━━━━━ TASK INPUT ━━━━━

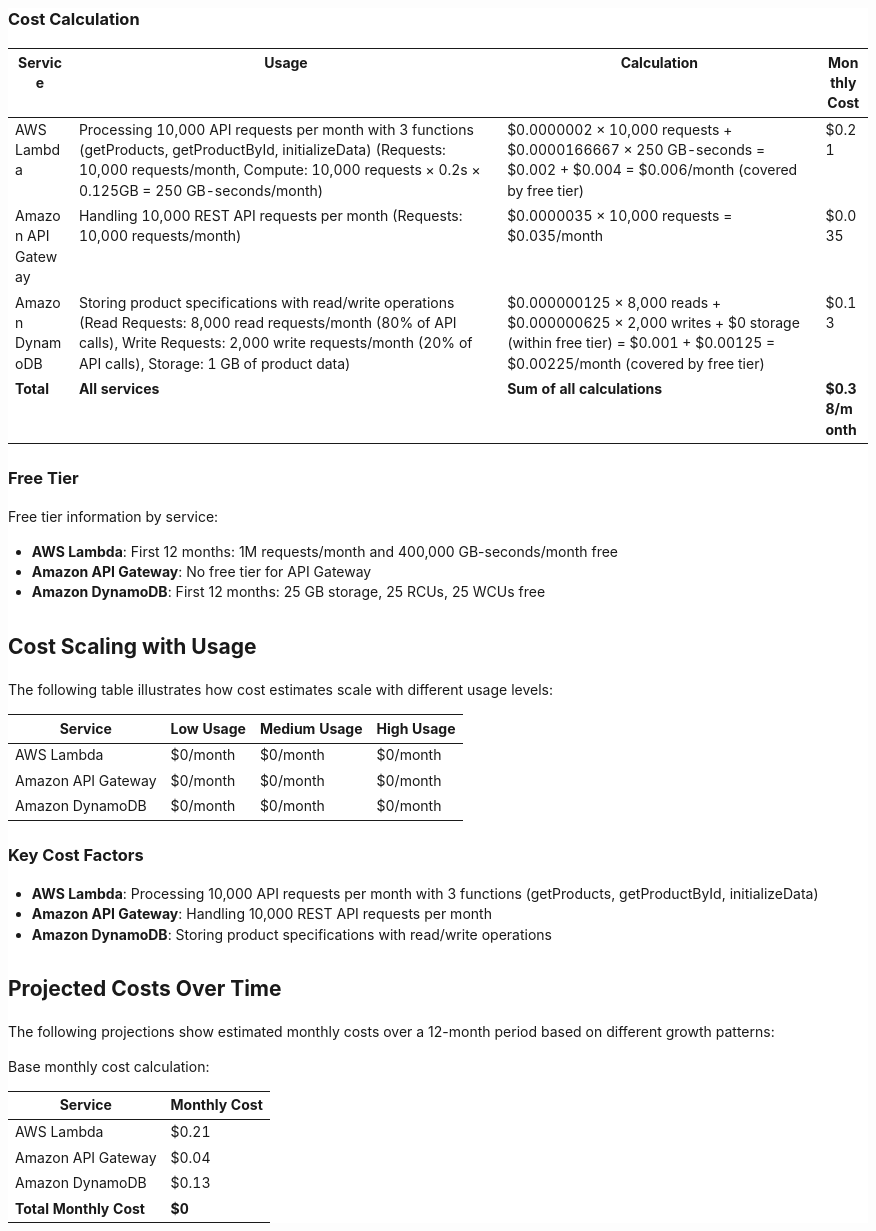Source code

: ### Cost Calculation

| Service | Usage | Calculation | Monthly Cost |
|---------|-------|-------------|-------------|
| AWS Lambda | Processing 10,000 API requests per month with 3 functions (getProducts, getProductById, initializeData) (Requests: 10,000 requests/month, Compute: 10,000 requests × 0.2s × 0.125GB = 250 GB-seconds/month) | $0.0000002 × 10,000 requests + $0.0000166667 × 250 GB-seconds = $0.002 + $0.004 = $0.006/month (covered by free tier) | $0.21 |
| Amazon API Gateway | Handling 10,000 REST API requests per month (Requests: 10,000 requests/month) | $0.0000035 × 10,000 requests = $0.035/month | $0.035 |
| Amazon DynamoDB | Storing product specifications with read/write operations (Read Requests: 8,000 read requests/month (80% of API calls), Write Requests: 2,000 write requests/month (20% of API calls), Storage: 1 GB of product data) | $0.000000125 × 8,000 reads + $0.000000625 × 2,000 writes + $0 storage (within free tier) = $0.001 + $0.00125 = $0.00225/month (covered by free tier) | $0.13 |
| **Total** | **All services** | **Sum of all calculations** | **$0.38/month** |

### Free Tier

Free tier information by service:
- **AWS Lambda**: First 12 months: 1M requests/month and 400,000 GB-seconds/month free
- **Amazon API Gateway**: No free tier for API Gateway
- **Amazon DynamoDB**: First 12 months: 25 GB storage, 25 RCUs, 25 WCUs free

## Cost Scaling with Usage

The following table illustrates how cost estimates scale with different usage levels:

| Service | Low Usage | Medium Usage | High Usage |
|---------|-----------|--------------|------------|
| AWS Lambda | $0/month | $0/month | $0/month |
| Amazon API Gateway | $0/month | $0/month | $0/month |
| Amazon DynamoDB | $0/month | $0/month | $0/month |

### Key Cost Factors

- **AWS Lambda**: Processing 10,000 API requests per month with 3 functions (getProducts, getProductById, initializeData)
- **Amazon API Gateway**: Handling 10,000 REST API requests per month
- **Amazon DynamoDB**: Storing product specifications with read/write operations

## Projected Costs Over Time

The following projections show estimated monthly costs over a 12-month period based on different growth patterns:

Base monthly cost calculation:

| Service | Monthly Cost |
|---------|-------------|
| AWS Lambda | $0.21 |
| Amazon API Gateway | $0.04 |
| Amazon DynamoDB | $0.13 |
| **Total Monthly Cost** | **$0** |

━━━━━

WORK ORDER: Search the listing above for the string "read" and copy each line that has it.

SOLUTION FOR THIS PROBLEM:
| Amazon DynamoDB | Storing product specifications with read/write operations (Read Requests: 8,000 read requests/month (80% of API calls), Write Requests: 2,000 write requests/month (20% of API calls), Storage: 1 GB of product data) | $0.000000125 × 8,000 reads + $0.000000625 × 2,000 writes + $0 storage (within free tier) = $0.001 + $0.00125 = $0.00225/month (covered by free tier) | $0.13 |
- **Amazon DynamoDB**: Storing product specifications with read/write operations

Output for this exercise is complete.